The On-demand API offers single article response, instead of going through an entire project dump => https://enterprise.wikimedia.com/docs/on-demand/

And the article lookup API is not something which would be made publicly? Maybe at a deployment with lower SLA and rate limited differently than enterprise users? I simply find the contents aggregated in JSON per article very useful to get in one API query. Especially if you start with a dump and then want to fill in gaps or update local info about articles.

Can we first address this:
Is the On-Demand API (docs link I gave prior) what you're looking for in regards to functionality?
It grabs the current version of a single article. That is what you're asking for yes?

Secondly:
If the 'method' in which you obtain said data isn't agreeable I believe that to be a different issue from the data you're asking about.
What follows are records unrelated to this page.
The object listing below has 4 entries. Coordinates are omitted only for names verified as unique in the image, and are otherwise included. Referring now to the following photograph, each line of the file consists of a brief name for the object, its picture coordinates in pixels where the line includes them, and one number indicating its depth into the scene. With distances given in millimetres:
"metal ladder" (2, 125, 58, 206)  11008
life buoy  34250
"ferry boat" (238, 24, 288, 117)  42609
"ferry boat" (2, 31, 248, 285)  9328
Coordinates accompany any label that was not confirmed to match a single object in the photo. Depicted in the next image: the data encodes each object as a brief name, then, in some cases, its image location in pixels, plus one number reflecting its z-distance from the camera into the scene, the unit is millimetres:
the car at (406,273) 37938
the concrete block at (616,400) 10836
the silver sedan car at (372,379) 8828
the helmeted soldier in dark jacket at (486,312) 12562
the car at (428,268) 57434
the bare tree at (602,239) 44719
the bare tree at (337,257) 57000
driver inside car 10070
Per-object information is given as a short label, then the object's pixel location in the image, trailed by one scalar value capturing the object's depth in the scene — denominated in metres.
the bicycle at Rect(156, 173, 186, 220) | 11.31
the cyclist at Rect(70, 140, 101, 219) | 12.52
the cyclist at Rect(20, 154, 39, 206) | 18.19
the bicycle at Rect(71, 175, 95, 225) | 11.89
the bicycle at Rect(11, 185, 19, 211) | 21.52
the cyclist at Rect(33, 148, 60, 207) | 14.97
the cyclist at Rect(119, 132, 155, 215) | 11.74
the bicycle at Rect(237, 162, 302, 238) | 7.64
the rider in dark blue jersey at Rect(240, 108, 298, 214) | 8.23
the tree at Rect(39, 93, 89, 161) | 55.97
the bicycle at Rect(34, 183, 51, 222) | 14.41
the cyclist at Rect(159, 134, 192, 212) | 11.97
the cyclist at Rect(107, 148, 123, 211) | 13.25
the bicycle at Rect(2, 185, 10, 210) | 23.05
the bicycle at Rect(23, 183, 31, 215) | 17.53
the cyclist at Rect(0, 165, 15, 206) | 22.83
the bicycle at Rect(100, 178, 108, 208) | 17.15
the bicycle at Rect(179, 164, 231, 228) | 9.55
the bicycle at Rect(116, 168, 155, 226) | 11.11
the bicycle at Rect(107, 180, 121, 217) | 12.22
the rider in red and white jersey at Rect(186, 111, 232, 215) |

On-demand endpoint access is free for the first 10,000 requests with an account, that is also free. We don't offer other access at this time.

Our policy has always been that if there's a genuine community use-case (see the 4th bullet point under "free" at https://meta.wikimedia.org/wiki/Wikimedia_Enterprise#Access) that cannot be served by any of the existing other methods or tools, we can provide longer term access via the enterprise-portal at no cost upon request. If that's the case then create a new ticket with that context.
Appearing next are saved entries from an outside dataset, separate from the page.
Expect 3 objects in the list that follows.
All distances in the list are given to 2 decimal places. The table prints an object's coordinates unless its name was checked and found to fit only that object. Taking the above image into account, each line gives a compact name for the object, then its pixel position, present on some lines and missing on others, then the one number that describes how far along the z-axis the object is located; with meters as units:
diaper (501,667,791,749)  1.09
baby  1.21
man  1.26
Feel free to sign up to use On-Demand (and snapshots, like the dumps you've been using): https://enterprise.wikimedia.com/signup/

@Mitar Preferably we would like it if you can signup and use the trial account to see if that meets your needs. But as mentioned earlier access to our APIs are also available through the WMCS services.
Following the Enterprise section on https://wikitech.wikimedia.org/wiki/Portal:Data_Services You can follow the link for PAWS to access the services and create a Jupyter lab instance to access the WME services.

Quick curl command in the jupyter shell shows that I can easily request articles by name:
e.g. curl https://api.enterprise.wikimedia.com/v2/articles/Gaza_Strip
Will get you the Json formatted version of https://en.wikipedia.org/wiki/Gaza_Strip

Is the On-Demand API (docs link I gave prior) what you're looking for in regards to functionality? It grabs the current version of a single article. That is what you're asking for yes?

It looks like it. I could not 100% confirm it, but it looks like it is returning data in this schema which is the same as what is in HTML enterprise dumps, so yes, this API looks what I am looking for in regards to functionality.

If that's the case then create a new ticket with that context.

That is interesting. Thank you. I will consider it. It might work for my use case (I am working on open source non-profit search engine over Wikipedia content).

But I still think that on-demand API should be simply offered as other Mediawikis APIs for free to the general community with some reasonable rate limiting defaults without having to specially ask for it. I understand the idea behind the Enterprise offering and that can include higher rate limits and higher SLAs and other types of API endpoints (real-time, push, etc.). But the pull API endpoints themselves should be open in my view. That would also enable open source community to build more tools around it. Like I have made for dumps but not for the enterprise API because I do not have access to it (yet).

creynolds claimed this task.

so yes, this API looks what I am looking for in regards to functionality.

Nice, that's great to hear!

re: rate limiting and non-email login access convo - out of scope for this ticket but feel free to hit up our wiki talk page.